All About Lactose Intolerance
If you’re lactose intolerant, you’re not alone. About 65% of the world’s adult population is unable to digest the sugar found in milk and products made with milk, and that number is closer to 100% among certain ethnicities. Thankfully, science has made it possible for us to get all the nutrients found in milk without having to endure the unpleasant side-effects of consuming it.
What is Lactose Intolerance and What Causes It?
As infants, we get all our sustenance from milk, either by breastfeeding or from formula. Our bodies necessarily produce lactase, an enzyme in our intestines that breaks down the milk sugar lactose so it can be absorbed into our bloodstream. After about the age of five, however, we experience a drop in lactase and with it our ability to digest lactose. That undigested lactose winds up in our colon, where it encounters bacteria that cause diarrhea, gas, bloating and abdominal pain as it travels through and out of our digestive tract.

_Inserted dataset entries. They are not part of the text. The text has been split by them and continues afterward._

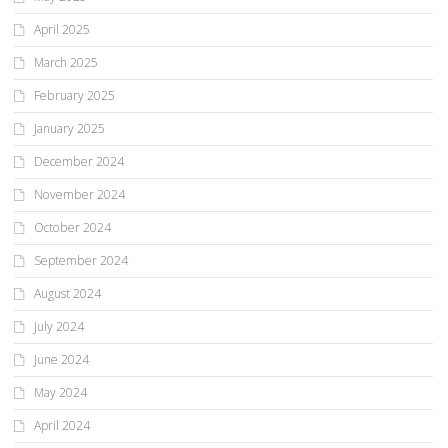
April 2025
March 2025
February 2025
January 2025
December 2024
November 2024
October 2024
September 2024
August 2024
July 2024
June 2024
May 2024
April 2024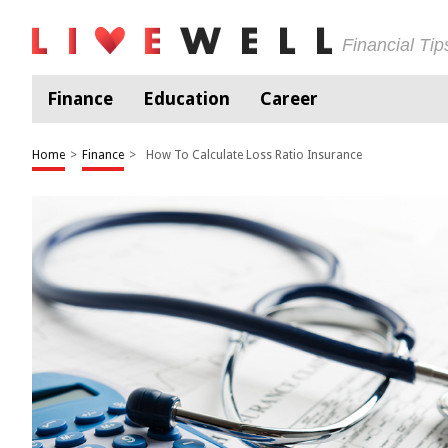
Financial Ti
Finance
Education
Career
Home
>
Finance
>
How To Calculate Loss Ratio Insurance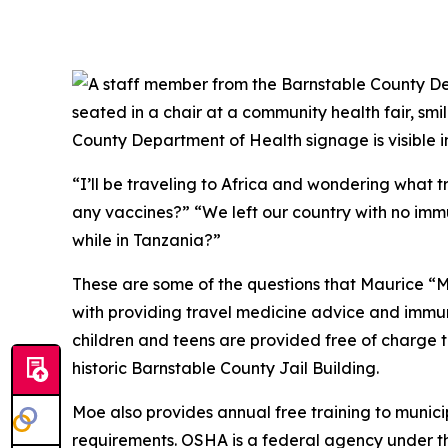
“I’ll be traveling to Africa and wondering what 
any vaccines?” “We left our country with no imm
while in Tanzania?”
These are some of the questions that Maurice “Mo
with providing travel medicine advice and immuni
children and teens are provided free of charge t
historic Barnstable County Jail Building.
Moe also provides annual free training to munic
requirements. OSHA is a federal agency under th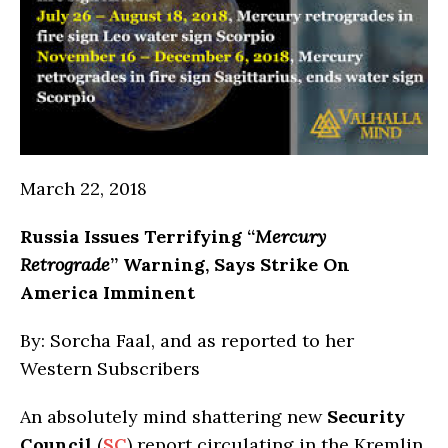
March 22, 2018
Russia
Issues Terrifying “
Mercury
Retrograde
” Warning, Says Strike On
America Imminent
By: Sorcha Faal, and as reported to her
Western Subscribers
An absolutely mind shattering new
Security
Council
(
SC
) report circulating in the Kremlin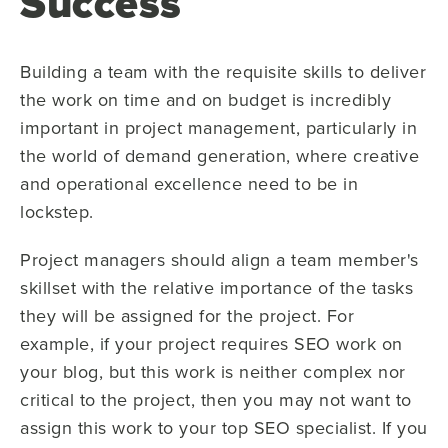
Success
Building a team with the requisite skills to deliver
the work on time and on budget is incredibly
important in project management, particularly in
the world of demand generation, where creative
and operational excellence need to be in
lockstep.
Project managers should align a team member's
skillset with the relative importance of the tasks
they will be assigned for the project. For
example, if your project requires SEO work on
your blog, but this work is neither complex nor
critical to the project, then you may not want to
assign this work to your top SEO specialist. If you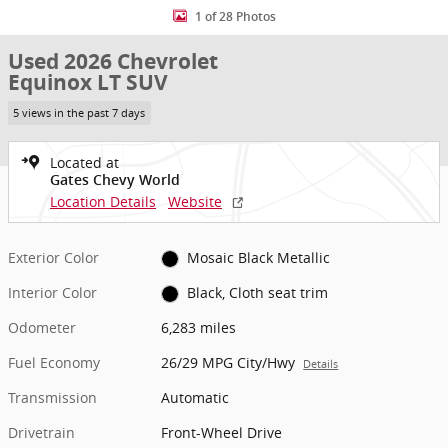
1 of 28 Photos
Used 2026 Chevrolet
Equinox LT SUV
5 views in the past 7 days
Located at
Gates Chevy World
Location Details
Website
Exterior Color
Mosaic Black Metallic
Interior Color
Black, Cloth seat trim
Odometer
6,283 miles
Fuel Economy
26/29 MPG City/Hwy
Details
Transmission
Automatic
Drivetrain
Front-Wheel Drive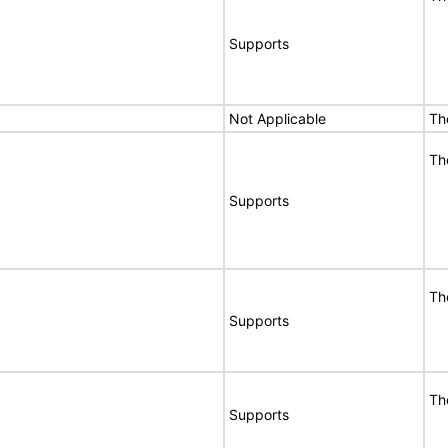
Supports
Not Applicable
Th
Th
Supports
Th
Supports
Th
Supports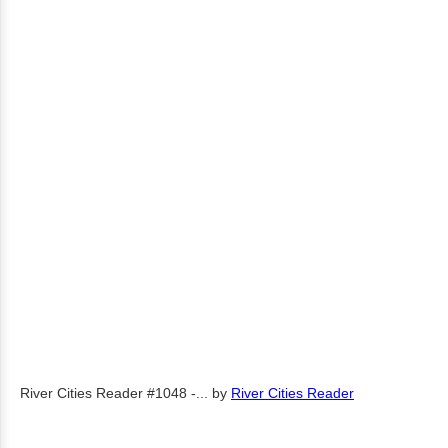
River Cities Reader #1048 -...
by
River Cities Reader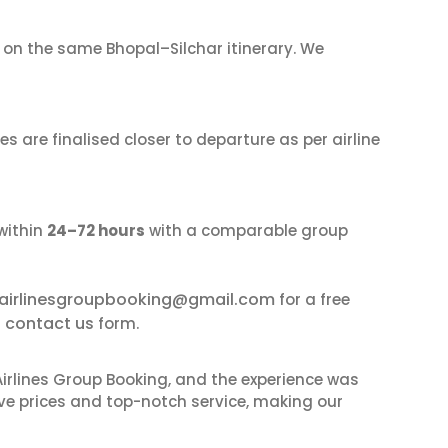
on the same Bhopal–Silchar itinerary. We
s are finalised closer to departure as per airline
within
24–72 hours
with a comparable group
airlinesgroupbooking@gmail.com
for a free
contact us
r
form.
irlines Group Booking, and the experience was
ive prices and top-notch service, making our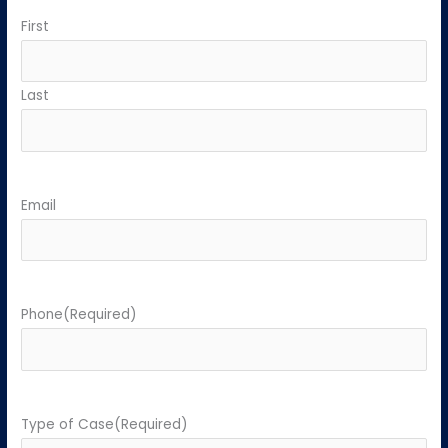
First
Last
Email
Phone
(Required)
Type of Case
(Required)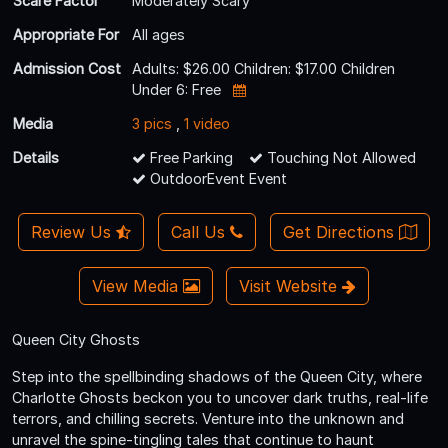
Scare Factor
Moderately Scary
Appropriate For
All ages
Admission Cost
Adults: $26.00 Children: $17.00 Children
Under 6: Free
Media
3 pics
,
1 video
Details
Free Parking
Touching Not Allowed
OutdoorEvent Event
Review Us
Call Us
Get Directions
View Media
Visit Website
Queen City Ghosts
Step into the spellbinding shadows of the Queen City, where
Charlotte Ghosts beckon you to uncover dark truths, real-life
terrors, and chilling secrets. Venture into the unknown and
unravel the spine-tingling tales that continue to haunt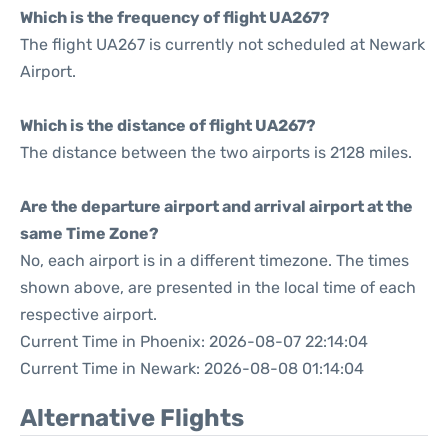
Which is the frequency of flight UA267?
The flight UA267 is currently not scheduled at Newark
Airport.
Which is the distance of flight UA267?
The distance between the two airports is 2128 miles.
Are the departure airport and arrival airport at the
same Time Zone?
No, each airport is in a different timezone. The times
shown above, are presented in the local time of each
respective airport.
Current Time in Phoenix: 2026-08-07 22:14:04
Current Time in Newark: 2026-08-08 01:14:04
Alternative Flights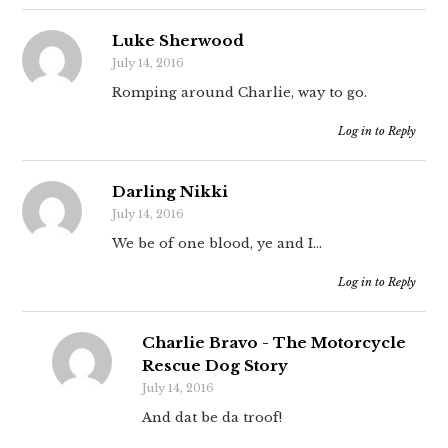
Luke Sherwood
July 14, 2016
Romping around Charlie, way to go.
Log in to Reply
Darling Nikki
July 14, 2016
We be of one blood, ye and I…
Log in to Reply
Charlie Bravo - The Motorcycle
Rescue Dog Story
July 14, 2016
And dat be da troof!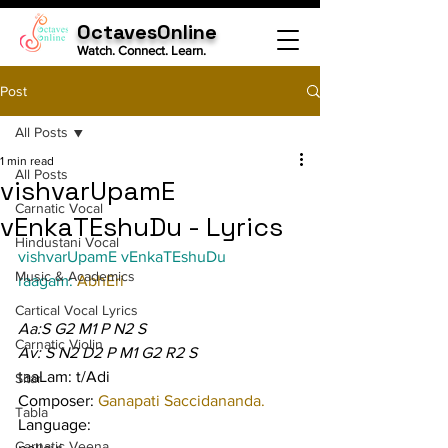
OctavesOnline
Watch. Connect. Learn.
Post
All Posts
1 min read
All Posts
vishvarUpamE
Carnatic Vocal
vEnkaTEshuDu - Lyrics
Hindustani Vocal
vishvarUpamE vEnkaTEshuDu
Music & Academics
raagam: 
AbhEri
Cartical Vocal Lyrics
Aa:S G2 M1 P N2 S
Carnatic Violin
Av: S N2 D2 P M1 G2 R2 S
taaLam: t/Adi
Sitar
Composer: 
Ganapati Saccidananda.
Tabla
Language:
Carnatic Veena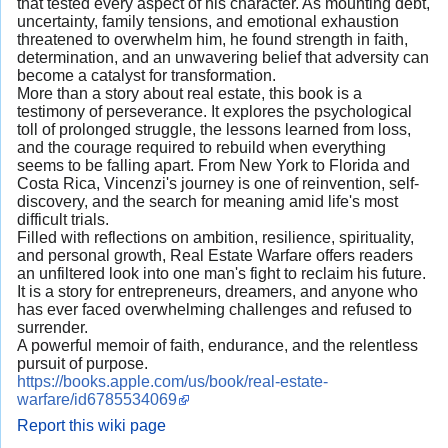
that tested every aspect of his character. As mounting debt,
uncertainty, family tensions, and emotional exhaustion
threatened to overwhelm him, he found strength in faith,
determination, and an unwavering belief that adversity can
become a catalyst for transformation.
More than a story about real estate, this book is a
testimony of perseverance. It explores the psychological
toll of prolonged struggle, the lessons learned from loss,
and the courage required to rebuild when everything
seems to be falling apart. From New York to Florida and
Costa Rica, Vincenzi's journey is one of reinvention, self-
discovery, and the search for meaning amid life's most
difficult trials.
Filled with reflections on ambition, resilience, spirituality,
and personal growth, Real Estate Warfare offers readers
an unfiltered look into one man's fight to reclaim his future.
It is a story for entrepreneurs, dreamers, and anyone who
has ever faced overwhelming challenges and refused to
surrender.
A powerful memoir of faith, endurance, and the relentless
pursuit of purpose.
https://books.apple.com/us/book/real-estate-
warfare/id6785534069
Report this wiki page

Who is Lactose Intolerant?
Some infants are born with a lactase deficiency, although this is rare, and some adults can experience reduced lactase levels following surgery or as a result of illness. The majority of adults of Asian, African, American Indian, and Hispanic descent are lactose intolerant, while people of European descent tolerate lactose most easily.
Why is it a Problem?
Well, it’s not, really, unless you absolutely love drinking milk. Most people, even those who are lactose intolerant, can still digest small amounts of lactose, such as that found in one cup of milk. Fermented milk products, such as cheese and yogurt are even more easily tolerated. If you are truly unable to tolerate any lactose at all, even the very small amounts found in snack foods, then you must simply avoid those foods. It’s still important to get the recommended daily amounts of the nutrients found in milk, however, so be sure to eat foods rich in calcium or take calcium supplements if you can’t eat dairy. Many foods are fortified with calcium, and others, such as canned fish, dark leafy greens, and soy products naturally contain this mineral that is vital to our bone health.
What’s the Bottom Line?
If you experience digestive discomfort after ingesting milk products, you can try avoiding them and see if that helps. Your doctor can also perform certain tests if you want to be sure. There are many lactose-free versions of dairy products available, and most people can tolerate small amounts without trouble.